== Material for this exercise

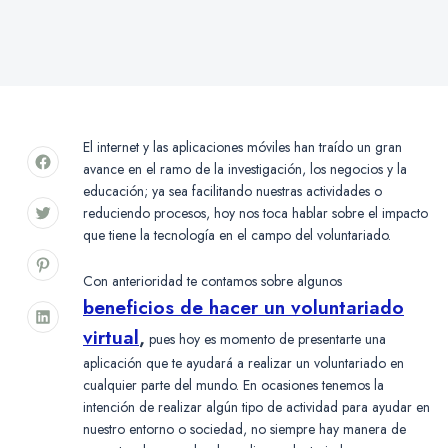
El internet y las aplicaciones móviles han traído un gran
avance en el ramo de la investigación, los negocios y la
educación; ya sea facilitando nuestras actividades o
reduciendo procesos, hoy nos toca hablar sobre el impacto
que tiene la tecnología en el campo del voluntariado.
Con anterioridad te contamos sobre algunos
beneficios de hacer un voluntariado
virtual
,
pues hoy es momento de presentarte una
aplicación que te ayudará a realizar un voluntariado en
cualquier parte del mundo. En ocasiones tenemos la
intención de realizar algún tipo de actividad para ayudar en
nuestro entorno o sociedad, no siempre hay manera de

====

● **Task description**: Beginning at the line above that contains "avance en el", return each line exactly through the line that contains "intención de realizar", and no others.

● **Solution for this task**:
avance en el ramo de la investigación, los negocios y la
educación; ya sea facilitando nuestras actividades o
reduciendo procesos, hoy nos toca hablar sobre el impacto
que tiene la tecnología en el campo del voluntariado.
Con anterioridad te contamos sobre algunos
beneficios de hacer un voluntariado
virtual
,
pues hoy es momento de presentarte una
aplicación que te ayudará a realizar un voluntariado en
cualquier parte del mundo. En ocasiones tenemos la
intención de realizar algún tipo de actividad para ayudar en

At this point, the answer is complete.